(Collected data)

····················

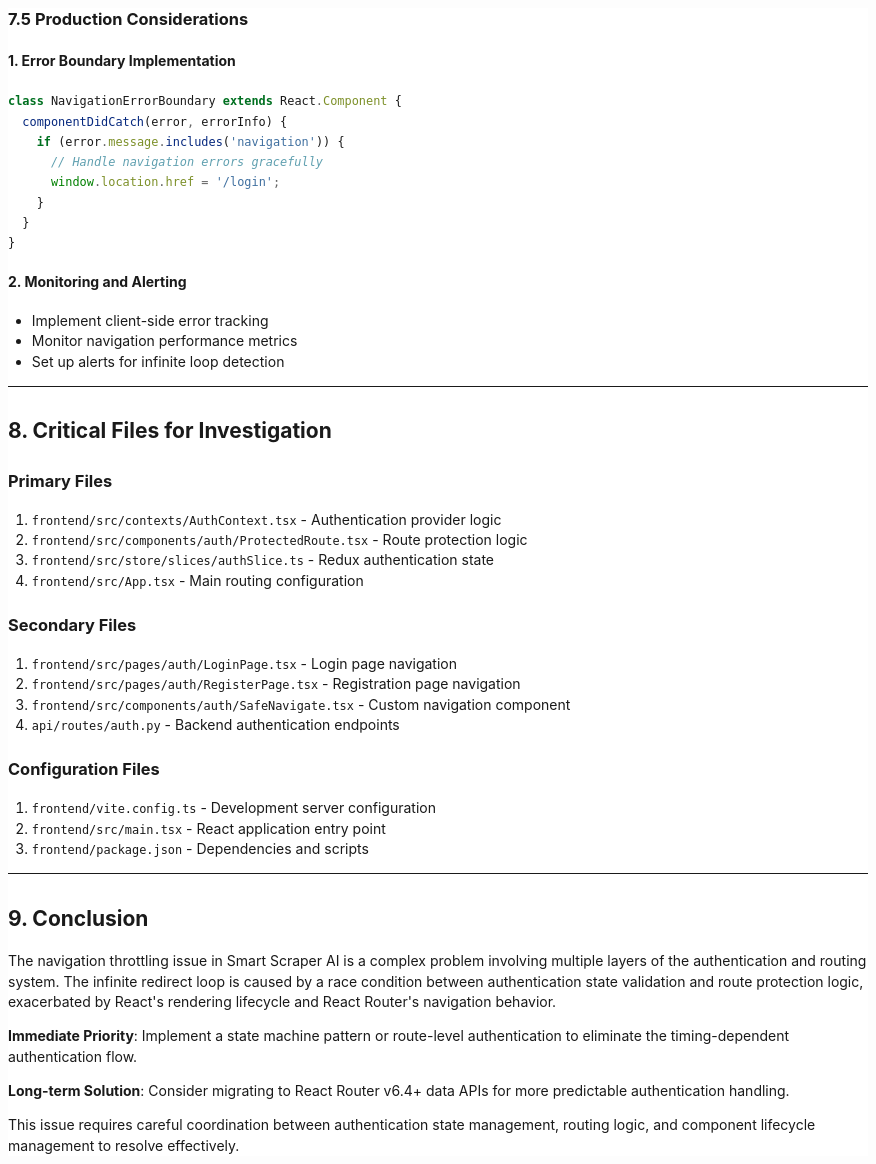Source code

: ### 7.5 Production Considerations

#### 1. Error Boundary Implementation
```typescript
class NavigationErrorBoundary extends React.Component {
  componentDidCatch(error, errorInfo) {
    if (error.message.includes('navigation')) {
      // Handle navigation errors gracefully
      window.location.href = '/login';
    }
  }
}
```

#### 2. Monitoring and Alerting
- Implement client-side error tracking
- Monitor navigation performance metrics
- Set up alerts for infinite loop detection

---

## 8. Critical Files for Investigation

### Primary Files
1. `frontend/src/contexts/AuthContext.tsx` - Authentication provider logic
2. `frontend/src/components/auth/ProtectedRoute.tsx` - Route protection logic
3. `frontend/src/store/slices/authSlice.ts` - Redux authentication state
4. `frontend/src/App.tsx` - Main routing configuration

### Secondary Files
1. `frontend/src/pages/auth/LoginPage.tsx` - Login page navigation
2. `frontend/src/pages/auth/RegisterPage.tsx` - Registration page navigation
3. `frontend/src/components/auth/SafeNavigate.tsx` - Custom navigation component
4. `api/routes/auth.py` - Backend authentication endpoints

### Configuration Files
1. `frontend/vite.config.ts` - Development server configuration
2. `frontend/src/main.tsx` - React application entry point
3. `frontend/package.json` - Dependencies and scripts

---

## 9. Conclusion

The navigation throttling issue in Smart Scraper AI is a complex problem involving multiple layers of the authentication and routing system. The infinite redirect loop is caused by a race condition between authentication state validation and route protection logic, exacerbated by React's rendering lifecycle and React Router's navigation behavior.

**Immediate Priority**: Implement a state machine pattern or route-level authentication to eliminate the timing-dependent authentication flow.

**Long-term Solution**: Consider migrating to React Router v6.4+ data APIs for more predictable authentication handling.

This issue requires careful coordination between authentication state management, routing logic, and component lifecycle management to resolve effectively.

····················

EXERCISE:
Search the data above for lines holding "infinite" and copy each of them.

FINISHED EXERCISE:
- Set up alerts for infinite loop detection
The navigation throttling issue in Smart Scraper AI is a complex problem involving multiple layers of the authentication and routing system. The infinite redirect loop is caused by a race condition between authentication state validation and route protection logic, exacerbated by React's rendering lifecycle and React Router's navigation behavior.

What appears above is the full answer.